I haven't had a lot of time to do much, but work and work on the house....So I'm finally at a point were I can  stop in and say "Hi" to anyone that still remembers me and say "Thanks for all of the thoughts and Prayers!!" They have really meant a lot to me!! 

As an update:

With a lot of help and the house is 98% complete!!

I'm so happy I don't know what to do with myself!!

Over the last few weeks I’ve been lucky enough to find these Proofer cabinets for sale online and start building a new smoker… 

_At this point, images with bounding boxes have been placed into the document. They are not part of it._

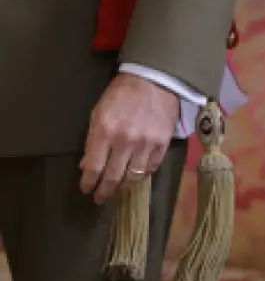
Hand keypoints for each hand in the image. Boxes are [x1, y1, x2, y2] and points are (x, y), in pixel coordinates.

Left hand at [80, 74, 178, 203]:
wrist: (155, 81)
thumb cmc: (121, 94)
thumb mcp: (99, 113)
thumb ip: (92, 139)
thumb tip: (87, 164)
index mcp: (105, 131)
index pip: (93, 166)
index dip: (89, 182)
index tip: (86, 190)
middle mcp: (125, 141)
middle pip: (113, 176)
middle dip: (105, 190)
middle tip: (100, 199)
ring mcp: (146, 144)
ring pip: (133, 176)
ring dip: (124, 187)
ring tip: (118, 192)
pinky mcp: (163, 144)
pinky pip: (152, 167)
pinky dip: (143, 175)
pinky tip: (136, 177)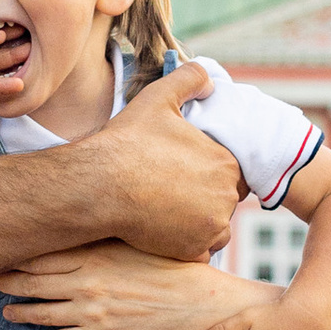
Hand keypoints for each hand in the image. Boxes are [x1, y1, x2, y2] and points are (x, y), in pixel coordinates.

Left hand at [0, 242, 270, 329]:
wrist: (196, 303)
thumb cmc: (171, 266)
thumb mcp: (135, 241)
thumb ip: (104, 235)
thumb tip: (79, 217)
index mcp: (94, 253)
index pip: (42, 252)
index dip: (17, 252)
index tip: (3, 247)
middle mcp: (86, 281)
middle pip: (32, 280)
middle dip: (8, 279)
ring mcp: (90, 311)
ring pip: (39, 311)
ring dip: (16, 309)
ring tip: (5, 307)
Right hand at [87, 64, 242, 256]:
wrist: (99, 185)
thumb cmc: (127, 142)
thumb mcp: (158, 98)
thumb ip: (189, 79)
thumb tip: (210, 80)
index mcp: (225, 162)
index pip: (232, 172)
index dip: (209, 171)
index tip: (185, 172)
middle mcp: (226, 196)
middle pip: (224, 201)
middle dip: (205, 198)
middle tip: (173, 193)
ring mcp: (211, 226)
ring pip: (216, 227)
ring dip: (200, 223)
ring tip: (169, 212)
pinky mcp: (193, 250)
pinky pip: (200, 251)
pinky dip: (187, 244)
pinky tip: (164, 230)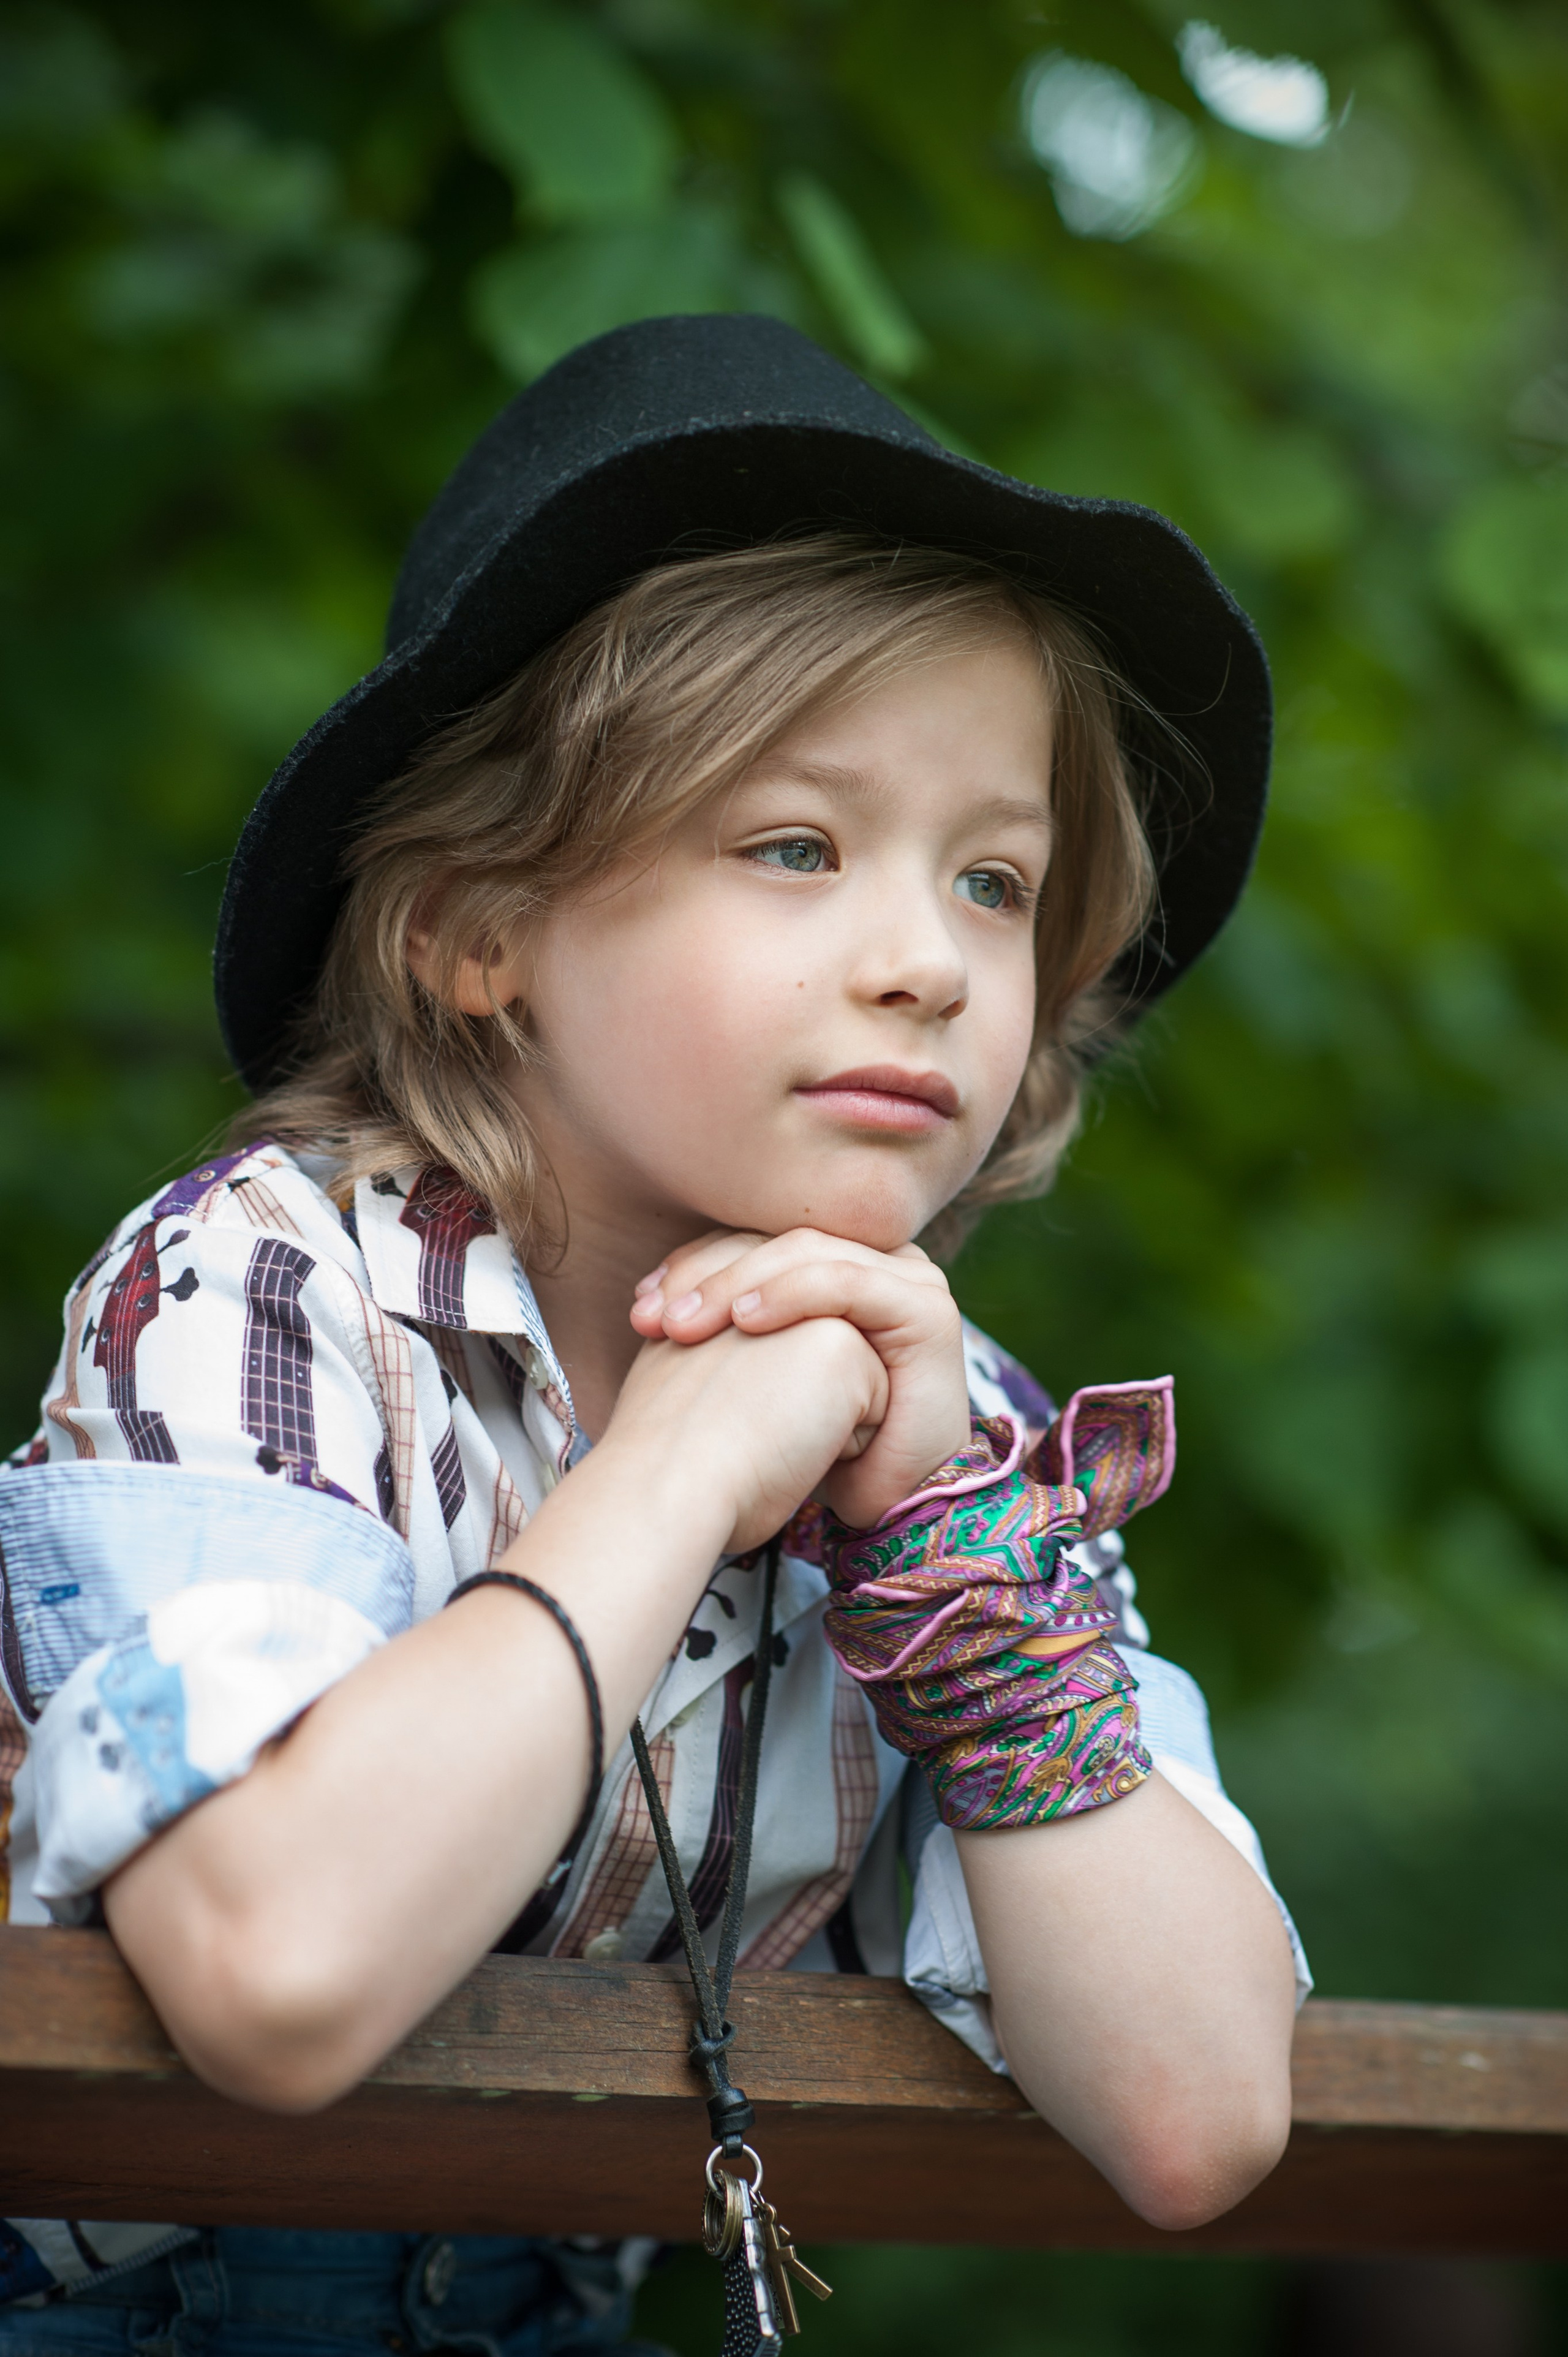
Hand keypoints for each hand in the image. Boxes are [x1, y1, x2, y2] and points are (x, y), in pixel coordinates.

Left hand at [630, 1229, 969, 1526]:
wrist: (875, 1503)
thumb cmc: (804, 1444)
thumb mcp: (754, 1369)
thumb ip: (723, 1322)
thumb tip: (649, 1294)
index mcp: (836, 1265)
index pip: (759, 1243)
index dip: (697, 1263)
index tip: (641, 1302)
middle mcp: (875, 1261)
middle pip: (779, 1244)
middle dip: (708, 1274)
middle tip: (653, 1316)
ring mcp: (907, 1278)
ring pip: (808, 1255)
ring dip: (738, 1283)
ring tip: (687, 1322)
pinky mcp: (926, 1307)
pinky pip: (846, 1283)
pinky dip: (791, 1294)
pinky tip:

Since I’m on the way back to firing up a new smoker I thought it was an appropriate time to stop by to share my build and say "Hello" to everyone again!!! ShoneyBoy


----------



## SmokinVOLfan (Nov 4, 2019)

Welcome back! Congrats on getting your house completed. Glad to hear you are back smoking again! Like the pictures and smoker cant say I have seen one like that before


----------



## BandCollector (Nov 4, 2019)

Great to have you back man!

Glad that your home is on the mend and looking forward as to how your Proofer cabinets work as smokers.

Best of luck,

 john


----------



## crazymoon (Nov 4, 2019)

SB, Welcome back !


----------



## seenred (Nov 4, 2019)

Hey Brother...good to hear from you!  Glad you are finally recovering from the flood and back to smoking...that new build looks like it might be a beast!

Red


----------



## pc farmer (Nov 4, 2019)

Welcome back.  Can't wait to see what you do to make a smoker from that


----------



## jcam222 (Nov 4, 2019)

Glad things are improving and you have some time for the addiction :) Welcome back.


----------



## rc4u (Nov 4, 2019)

we had to move in 2011 from corp's screw up. now the garrison damn is releasing 1250 cfps till spring and that's high river here, they expect it to be worse than '11 and sorry the Missouri dumps on ya. we were in illoinios in oct and relatives say the sippi is high as ever


----------



## Bearcarver (Nov 4, 2019)

Congrats Shoneyboy!!!
And Welcome Back.
Good to see you again!!

Bear


----------



## rc4u (Nov 4, 2019)

from memorial day to dec 11th we stayed at my daughters house in finished basement. our house is old and before flood plans. so we have basement and let it fill with water up 6' unlike some we didn't empty septic tanks,, oh im a builder and know they float when empty, lots work for all trades .. but i'm now wondering if we should sell now as we have our 40' diesel pusher to live in fulltime. im retired now but wife has to work nuther yr..


----------



## daveomak (Nov 4, 2019)

'Bout time you checked back in...   I'm glad you were waterproof...


----------



## kruizer (Nov 4, 2019)

Welcome back. You were missed.


----------



## chef jimmyj (Nov 4, 2019)

Good to hear all is coming together. Welcome back. Lots of Newbies around for you to educate...JJ


----------